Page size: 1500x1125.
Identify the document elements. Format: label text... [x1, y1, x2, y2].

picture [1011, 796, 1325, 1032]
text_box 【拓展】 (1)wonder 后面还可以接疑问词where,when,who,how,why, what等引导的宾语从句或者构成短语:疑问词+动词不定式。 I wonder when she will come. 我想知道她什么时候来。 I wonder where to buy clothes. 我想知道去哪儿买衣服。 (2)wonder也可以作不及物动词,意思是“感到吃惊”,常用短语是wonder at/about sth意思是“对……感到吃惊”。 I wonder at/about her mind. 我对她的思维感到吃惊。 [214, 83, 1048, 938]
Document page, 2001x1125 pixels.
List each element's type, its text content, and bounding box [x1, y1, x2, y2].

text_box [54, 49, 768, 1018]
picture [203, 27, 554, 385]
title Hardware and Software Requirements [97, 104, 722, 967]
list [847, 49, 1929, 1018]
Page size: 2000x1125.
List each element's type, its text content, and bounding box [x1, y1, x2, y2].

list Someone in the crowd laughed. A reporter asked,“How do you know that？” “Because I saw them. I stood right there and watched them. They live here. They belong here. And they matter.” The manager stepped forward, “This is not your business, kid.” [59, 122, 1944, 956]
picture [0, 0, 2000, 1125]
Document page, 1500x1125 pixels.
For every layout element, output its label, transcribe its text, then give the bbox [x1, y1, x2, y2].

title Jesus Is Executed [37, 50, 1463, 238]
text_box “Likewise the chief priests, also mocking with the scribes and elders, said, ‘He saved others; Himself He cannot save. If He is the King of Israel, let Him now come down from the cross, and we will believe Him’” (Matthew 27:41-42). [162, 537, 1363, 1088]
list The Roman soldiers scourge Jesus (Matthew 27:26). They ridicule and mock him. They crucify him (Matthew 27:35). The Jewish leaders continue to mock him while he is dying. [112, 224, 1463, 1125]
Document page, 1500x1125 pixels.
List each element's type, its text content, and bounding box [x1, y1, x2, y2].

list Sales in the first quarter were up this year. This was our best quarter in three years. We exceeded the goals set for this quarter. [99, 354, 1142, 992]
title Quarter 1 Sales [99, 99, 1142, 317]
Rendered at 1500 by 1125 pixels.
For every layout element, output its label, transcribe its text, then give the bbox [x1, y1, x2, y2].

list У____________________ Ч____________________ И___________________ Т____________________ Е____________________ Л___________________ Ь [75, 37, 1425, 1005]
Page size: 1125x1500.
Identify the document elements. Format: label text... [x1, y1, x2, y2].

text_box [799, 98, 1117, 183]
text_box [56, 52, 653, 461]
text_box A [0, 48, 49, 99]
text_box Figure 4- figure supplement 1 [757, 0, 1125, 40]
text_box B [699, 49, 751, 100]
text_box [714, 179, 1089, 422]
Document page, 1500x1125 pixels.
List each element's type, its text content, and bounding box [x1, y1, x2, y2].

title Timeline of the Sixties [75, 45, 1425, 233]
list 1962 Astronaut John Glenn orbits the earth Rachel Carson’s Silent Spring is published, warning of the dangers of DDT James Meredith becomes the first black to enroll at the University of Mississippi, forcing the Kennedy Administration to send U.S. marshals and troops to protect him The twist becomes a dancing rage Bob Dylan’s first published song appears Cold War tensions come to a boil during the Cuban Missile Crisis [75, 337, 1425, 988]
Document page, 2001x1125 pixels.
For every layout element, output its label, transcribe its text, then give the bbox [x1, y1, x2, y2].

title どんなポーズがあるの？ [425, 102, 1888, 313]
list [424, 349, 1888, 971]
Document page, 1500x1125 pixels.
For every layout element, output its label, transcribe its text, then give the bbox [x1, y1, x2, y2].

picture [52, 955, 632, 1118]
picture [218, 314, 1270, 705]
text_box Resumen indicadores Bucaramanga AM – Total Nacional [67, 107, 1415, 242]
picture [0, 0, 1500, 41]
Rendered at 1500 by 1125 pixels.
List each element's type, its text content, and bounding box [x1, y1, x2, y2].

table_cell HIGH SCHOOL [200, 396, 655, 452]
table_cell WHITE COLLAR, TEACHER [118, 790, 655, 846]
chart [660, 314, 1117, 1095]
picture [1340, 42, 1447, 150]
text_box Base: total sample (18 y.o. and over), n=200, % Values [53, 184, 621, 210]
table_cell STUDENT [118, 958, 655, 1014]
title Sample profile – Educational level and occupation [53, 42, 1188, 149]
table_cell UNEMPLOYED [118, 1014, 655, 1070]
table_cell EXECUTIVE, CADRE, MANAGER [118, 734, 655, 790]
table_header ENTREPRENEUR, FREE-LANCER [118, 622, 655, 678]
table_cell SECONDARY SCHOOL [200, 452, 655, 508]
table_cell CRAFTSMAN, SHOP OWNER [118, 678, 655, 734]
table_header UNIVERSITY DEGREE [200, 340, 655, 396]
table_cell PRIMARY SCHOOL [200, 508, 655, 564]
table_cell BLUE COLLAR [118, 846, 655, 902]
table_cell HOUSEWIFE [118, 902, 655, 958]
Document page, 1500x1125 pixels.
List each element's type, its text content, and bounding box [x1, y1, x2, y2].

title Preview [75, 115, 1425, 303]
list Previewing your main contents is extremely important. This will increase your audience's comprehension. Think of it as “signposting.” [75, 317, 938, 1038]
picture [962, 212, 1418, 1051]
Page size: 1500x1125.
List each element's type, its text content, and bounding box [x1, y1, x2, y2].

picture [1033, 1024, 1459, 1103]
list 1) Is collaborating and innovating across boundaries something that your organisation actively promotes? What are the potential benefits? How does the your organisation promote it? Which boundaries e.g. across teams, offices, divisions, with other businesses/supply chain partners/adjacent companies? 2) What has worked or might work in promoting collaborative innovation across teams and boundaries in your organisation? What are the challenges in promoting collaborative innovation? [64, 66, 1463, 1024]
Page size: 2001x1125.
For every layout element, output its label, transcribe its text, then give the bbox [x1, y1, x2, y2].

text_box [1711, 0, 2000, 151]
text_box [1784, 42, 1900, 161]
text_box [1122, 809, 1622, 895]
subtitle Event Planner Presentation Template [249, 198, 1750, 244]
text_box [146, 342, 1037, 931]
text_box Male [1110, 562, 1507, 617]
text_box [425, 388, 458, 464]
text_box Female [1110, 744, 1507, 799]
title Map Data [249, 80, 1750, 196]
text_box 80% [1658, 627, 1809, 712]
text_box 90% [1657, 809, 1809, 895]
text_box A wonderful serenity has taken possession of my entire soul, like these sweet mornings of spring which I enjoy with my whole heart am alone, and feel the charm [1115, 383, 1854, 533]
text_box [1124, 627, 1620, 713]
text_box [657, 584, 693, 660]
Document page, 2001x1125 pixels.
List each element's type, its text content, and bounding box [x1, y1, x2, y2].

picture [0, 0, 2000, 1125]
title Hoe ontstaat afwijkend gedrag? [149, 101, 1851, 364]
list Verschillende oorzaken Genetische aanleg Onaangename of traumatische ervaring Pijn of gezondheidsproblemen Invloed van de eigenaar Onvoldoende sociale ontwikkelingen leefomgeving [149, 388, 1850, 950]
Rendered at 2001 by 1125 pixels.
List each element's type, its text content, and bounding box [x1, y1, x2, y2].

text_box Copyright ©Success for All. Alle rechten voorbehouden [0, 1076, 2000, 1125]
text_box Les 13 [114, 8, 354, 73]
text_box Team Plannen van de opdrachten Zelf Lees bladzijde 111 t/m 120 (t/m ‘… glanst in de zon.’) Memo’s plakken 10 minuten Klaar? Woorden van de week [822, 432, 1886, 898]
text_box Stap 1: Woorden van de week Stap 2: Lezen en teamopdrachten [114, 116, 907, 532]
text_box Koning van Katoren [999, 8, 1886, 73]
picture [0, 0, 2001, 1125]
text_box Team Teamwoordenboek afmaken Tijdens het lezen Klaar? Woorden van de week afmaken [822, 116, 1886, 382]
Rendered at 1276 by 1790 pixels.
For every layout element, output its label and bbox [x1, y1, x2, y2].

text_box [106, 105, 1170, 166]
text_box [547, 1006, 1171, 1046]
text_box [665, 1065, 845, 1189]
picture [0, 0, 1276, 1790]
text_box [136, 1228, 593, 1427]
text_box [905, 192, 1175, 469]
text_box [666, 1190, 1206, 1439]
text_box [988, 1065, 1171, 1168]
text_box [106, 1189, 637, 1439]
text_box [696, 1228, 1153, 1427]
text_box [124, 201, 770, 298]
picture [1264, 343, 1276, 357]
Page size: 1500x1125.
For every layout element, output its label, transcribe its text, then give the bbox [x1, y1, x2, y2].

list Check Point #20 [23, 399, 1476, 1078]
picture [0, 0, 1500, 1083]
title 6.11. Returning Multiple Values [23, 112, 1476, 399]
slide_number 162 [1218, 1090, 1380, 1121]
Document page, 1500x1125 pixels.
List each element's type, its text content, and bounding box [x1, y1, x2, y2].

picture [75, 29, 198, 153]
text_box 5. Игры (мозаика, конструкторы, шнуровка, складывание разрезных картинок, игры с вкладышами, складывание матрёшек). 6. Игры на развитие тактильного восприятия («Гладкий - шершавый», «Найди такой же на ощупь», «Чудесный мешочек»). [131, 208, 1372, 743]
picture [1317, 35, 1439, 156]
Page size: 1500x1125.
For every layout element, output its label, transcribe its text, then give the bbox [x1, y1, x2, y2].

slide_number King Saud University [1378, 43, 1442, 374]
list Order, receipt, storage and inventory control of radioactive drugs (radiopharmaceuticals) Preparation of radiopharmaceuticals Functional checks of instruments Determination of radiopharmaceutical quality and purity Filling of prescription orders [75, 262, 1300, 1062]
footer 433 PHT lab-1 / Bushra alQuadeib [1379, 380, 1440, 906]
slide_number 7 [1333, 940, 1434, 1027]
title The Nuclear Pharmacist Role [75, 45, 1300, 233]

INSTRUCTIONS FOR THE TASK:
From the material above, copy exactly the lines between the line holding "text_box [1124, 627, 1620, 713]" and the line holding "Rendered at 2001 by 1125 pixels.", inclusive, and only those.

RESPONSE FOR THIS EXERCISE:
text_box [1124, 627, 1620, 713]
text_box [657, 584, 693, 660]
Document page, 2001x1125 pixels.
List each element's type, its text content, and bounding box [x1, y1, x2, y2].

picture [0, 0, 2000, 1125]
title Hoe ontstaat afwijkend gedrag? [149, 101, 1851, 364]
list Verschillende oorzaken Genetische aanleg Onaangename of traumatische ervaring Pijn of gezondheidsproblemen Invloed van de eigenaar Onvoldoende sociale ontwikkelingen leefomgeving [149, 388, 1850, 950]
Rendered at 2001 by 1125 pixels.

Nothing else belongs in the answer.